** Start Extracted text **

The All India Bank Officers’ Confederation has urged the Reserve Bank Governor to take urgent steps to stop the menace of forced cross-selling of third party products in public sector banks.

The regulator should go beyond the token gesture of issuing a circular and act decisively, according to DT Franco, General Secretary of the confederation.

INDIVIDUAL INCENTIVES

Business priorities have come to concentrate heavily on cross-selling of insurance and mutual fund products, ensuring greater individual incentives than core businesses that contribute most to banks’ profits.

With the passage of time, the system of incentivising has led to banks drifting away from their core businesses, Franco said in a letter to the Governor.

Aggressive cross-selling has led to forced selling and, in turn, to mis-selling. Hardly any interest is shown in renewal premiums anymore.

What seems to promote this unethical mis-selling business is the hefty commission paid to the banker who colludes with superiors to ‘close a particular deal,’ Franco said.

The commission received by the respective banks (by virtue of being institutional agents) is meagre as the major portion is taken by the bosses themselves.

PAID IN KIND, TOO

In a sale made by a branch level officer, the commission is largely shared by him, his branch head, regional managers, deputy general managers and links to the very top.

Commissions are not only paid in cash, but also in kind in the form of foreign tours, gala parties and cocktail dinners.

However, mis-selling is not limited to public sector banks alone, it also exists in private sector banks, Franco said.

He recalled that cross-selling was introduced to accelerate profit by diversifying activities based on a bank’s network and customer base without associated risk.

The platform could be leveraged to ensure customer loyalty and inter-dependency with a sustained relationship to ensure sustained growth.

Thus, the concept was seen as an attempt to offer a one-point financial planning solution to customers and bind them to suitable products in line with their requirements and interest.

** End Extracted text **
** Start Information supplied **

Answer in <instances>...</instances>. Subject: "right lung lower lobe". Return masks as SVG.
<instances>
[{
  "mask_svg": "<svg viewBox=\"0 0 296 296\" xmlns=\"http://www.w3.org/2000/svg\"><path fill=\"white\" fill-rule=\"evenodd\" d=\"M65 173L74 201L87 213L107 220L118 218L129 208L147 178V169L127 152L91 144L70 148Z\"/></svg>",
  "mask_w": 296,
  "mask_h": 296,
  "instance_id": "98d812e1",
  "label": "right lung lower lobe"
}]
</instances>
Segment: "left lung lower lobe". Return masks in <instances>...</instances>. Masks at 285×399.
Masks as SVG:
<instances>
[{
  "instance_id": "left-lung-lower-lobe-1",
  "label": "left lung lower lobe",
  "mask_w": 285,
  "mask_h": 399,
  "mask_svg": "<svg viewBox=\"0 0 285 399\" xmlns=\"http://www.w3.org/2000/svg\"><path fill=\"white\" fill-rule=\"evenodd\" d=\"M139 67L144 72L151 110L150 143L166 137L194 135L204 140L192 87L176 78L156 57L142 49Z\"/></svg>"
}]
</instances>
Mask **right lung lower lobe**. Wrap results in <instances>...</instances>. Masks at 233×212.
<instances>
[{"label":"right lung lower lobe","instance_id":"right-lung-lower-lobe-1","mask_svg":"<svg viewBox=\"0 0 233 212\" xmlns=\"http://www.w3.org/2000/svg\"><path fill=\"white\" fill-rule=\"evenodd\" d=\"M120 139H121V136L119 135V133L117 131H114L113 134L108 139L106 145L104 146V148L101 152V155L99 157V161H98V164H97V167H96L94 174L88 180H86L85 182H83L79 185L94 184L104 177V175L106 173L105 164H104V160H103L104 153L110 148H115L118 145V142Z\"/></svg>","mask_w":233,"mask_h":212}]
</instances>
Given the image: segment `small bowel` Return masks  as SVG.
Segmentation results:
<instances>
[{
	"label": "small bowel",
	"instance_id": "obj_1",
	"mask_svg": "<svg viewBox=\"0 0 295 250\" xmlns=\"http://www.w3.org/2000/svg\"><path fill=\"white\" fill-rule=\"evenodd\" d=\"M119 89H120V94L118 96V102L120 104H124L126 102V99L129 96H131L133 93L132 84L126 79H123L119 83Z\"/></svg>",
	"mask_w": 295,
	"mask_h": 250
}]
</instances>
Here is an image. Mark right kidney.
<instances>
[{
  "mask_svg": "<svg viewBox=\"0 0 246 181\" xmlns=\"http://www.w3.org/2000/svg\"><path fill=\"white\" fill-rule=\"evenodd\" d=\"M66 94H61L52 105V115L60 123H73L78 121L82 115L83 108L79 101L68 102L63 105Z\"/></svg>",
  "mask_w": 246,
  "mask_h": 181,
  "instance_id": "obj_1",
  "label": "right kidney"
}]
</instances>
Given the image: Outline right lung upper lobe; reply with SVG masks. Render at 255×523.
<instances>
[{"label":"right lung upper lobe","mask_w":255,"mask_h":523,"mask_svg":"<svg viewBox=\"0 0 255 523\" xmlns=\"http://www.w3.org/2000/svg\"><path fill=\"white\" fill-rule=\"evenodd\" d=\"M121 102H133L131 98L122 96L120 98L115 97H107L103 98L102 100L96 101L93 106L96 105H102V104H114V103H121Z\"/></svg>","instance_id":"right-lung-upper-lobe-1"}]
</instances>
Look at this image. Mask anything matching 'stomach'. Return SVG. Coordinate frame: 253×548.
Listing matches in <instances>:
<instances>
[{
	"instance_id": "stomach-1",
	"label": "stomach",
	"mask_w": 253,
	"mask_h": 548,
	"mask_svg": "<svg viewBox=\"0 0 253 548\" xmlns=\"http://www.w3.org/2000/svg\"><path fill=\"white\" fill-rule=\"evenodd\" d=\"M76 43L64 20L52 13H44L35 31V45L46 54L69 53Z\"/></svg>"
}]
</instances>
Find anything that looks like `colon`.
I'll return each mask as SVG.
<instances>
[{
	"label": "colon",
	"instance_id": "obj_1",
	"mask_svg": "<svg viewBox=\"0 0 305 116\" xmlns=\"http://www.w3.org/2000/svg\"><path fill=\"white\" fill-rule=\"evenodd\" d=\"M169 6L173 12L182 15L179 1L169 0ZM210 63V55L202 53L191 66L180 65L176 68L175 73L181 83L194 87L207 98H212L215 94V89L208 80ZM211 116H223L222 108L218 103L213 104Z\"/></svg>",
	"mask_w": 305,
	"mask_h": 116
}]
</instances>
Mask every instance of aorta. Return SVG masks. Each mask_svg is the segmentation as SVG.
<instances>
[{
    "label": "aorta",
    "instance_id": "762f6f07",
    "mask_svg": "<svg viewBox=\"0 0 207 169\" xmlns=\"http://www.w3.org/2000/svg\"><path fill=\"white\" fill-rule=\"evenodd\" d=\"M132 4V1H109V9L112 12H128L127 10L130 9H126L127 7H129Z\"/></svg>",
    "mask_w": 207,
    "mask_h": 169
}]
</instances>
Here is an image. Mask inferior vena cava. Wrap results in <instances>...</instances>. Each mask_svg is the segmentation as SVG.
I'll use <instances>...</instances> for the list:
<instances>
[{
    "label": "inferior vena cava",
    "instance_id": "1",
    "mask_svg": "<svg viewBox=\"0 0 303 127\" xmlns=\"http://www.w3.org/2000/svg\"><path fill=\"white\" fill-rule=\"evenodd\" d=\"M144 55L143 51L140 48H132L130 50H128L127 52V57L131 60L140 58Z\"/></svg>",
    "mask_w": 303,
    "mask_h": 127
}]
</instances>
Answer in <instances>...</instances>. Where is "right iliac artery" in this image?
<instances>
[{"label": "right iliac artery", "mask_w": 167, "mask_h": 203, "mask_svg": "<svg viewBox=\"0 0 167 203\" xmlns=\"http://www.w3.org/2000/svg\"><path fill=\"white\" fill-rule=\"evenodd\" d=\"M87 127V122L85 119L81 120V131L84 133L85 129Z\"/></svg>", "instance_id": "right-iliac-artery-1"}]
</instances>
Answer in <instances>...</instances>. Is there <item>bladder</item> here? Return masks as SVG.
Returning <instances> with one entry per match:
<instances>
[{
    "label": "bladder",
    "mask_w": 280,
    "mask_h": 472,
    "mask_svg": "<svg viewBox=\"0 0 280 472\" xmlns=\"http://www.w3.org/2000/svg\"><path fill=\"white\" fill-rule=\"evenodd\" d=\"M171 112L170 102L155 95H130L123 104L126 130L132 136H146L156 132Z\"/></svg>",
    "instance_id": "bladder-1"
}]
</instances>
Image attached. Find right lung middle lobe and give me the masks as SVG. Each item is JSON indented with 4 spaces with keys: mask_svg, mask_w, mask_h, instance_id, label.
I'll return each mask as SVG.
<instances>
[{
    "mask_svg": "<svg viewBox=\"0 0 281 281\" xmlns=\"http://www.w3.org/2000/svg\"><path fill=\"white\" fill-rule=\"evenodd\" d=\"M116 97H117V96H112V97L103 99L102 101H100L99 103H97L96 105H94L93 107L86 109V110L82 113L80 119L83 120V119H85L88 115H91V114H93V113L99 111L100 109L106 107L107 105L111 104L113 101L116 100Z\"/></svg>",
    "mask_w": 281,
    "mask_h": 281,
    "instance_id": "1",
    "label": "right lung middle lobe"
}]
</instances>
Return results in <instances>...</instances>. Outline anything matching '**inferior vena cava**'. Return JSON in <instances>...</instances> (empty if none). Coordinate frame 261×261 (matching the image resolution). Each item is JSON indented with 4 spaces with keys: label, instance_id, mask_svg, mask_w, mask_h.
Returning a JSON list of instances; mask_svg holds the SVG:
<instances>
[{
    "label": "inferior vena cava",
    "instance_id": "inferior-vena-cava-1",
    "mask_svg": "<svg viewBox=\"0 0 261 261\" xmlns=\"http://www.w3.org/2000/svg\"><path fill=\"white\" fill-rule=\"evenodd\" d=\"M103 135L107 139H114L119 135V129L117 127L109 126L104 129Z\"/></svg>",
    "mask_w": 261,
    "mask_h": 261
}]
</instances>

** End Information supplied **

__Written tasks__:
1. According to the cross-selling article above, in what forms are commissions paid in kind? List all of them.
2. Retype the cross-selling article above from "What seems to" to "the bosses themselves.".
3. Carry the cross-selling article above forward, starting after its final sentence.

__Outputs by task__:
1. Foreign tours, gala parties and cocktail dinners.

2.
What seems to promote this unethical mis-selling business is the hefty commission paid to the banker who colludes with superiors to ‘close a particular deal,’ Franco said.

The commission received by the respective banks (by virtue of being institutional agents) is meagre as the major portion is taken by the bosses themselves.

3.
BRAND IMAGE ERODES

But customers are coerced into buying insurance policies at the behest of bank staff, who are only complying with the diktats of their superiors.

Such a rat race to earn more and more incentives is actually taking a toll on the bank's reputation and eroding its brand image. More so when the economy needs more credit offtake in rural and semi-urban areas.

When customers were motivated to go for mutual fund products rather than bank fixed deposits, even personal accident policies have been renewed without the express consent of customers.

Insurance has been made compulsory for the sanction of every loan, just like Form 16s or IT returns. Being a corporate agent, a banker focuses on the sale of products, but with limited knowledge.

He hardly makes a full disclosure about the products and assesses the risk appetite of the customers.

'CONDITIONAL' SERVICES

Clauses in fine print are never explained to the customers. In many cases, it is seen that on maturity of in-force policies, the customer receives much less than what he had originally invested.

While the core businesses of the bank earns it more than 95 per cent of the total profits, the latter channelises almost 60 per cent of the workforce towards cross-selling for a paltry contribution of five per cent.

Many of the banks have even started making services conditional to their clientele; i.e. a savings bank account can be opened only if the customer agrees to purchase an insurance product.

Sanctioning of a personal loan without opting for a life insurance product has become rare. Even farmers are forced to subscribe to insurance policies as collateral for sanction of tractor loans in times of agrarian distress and farmer suicides.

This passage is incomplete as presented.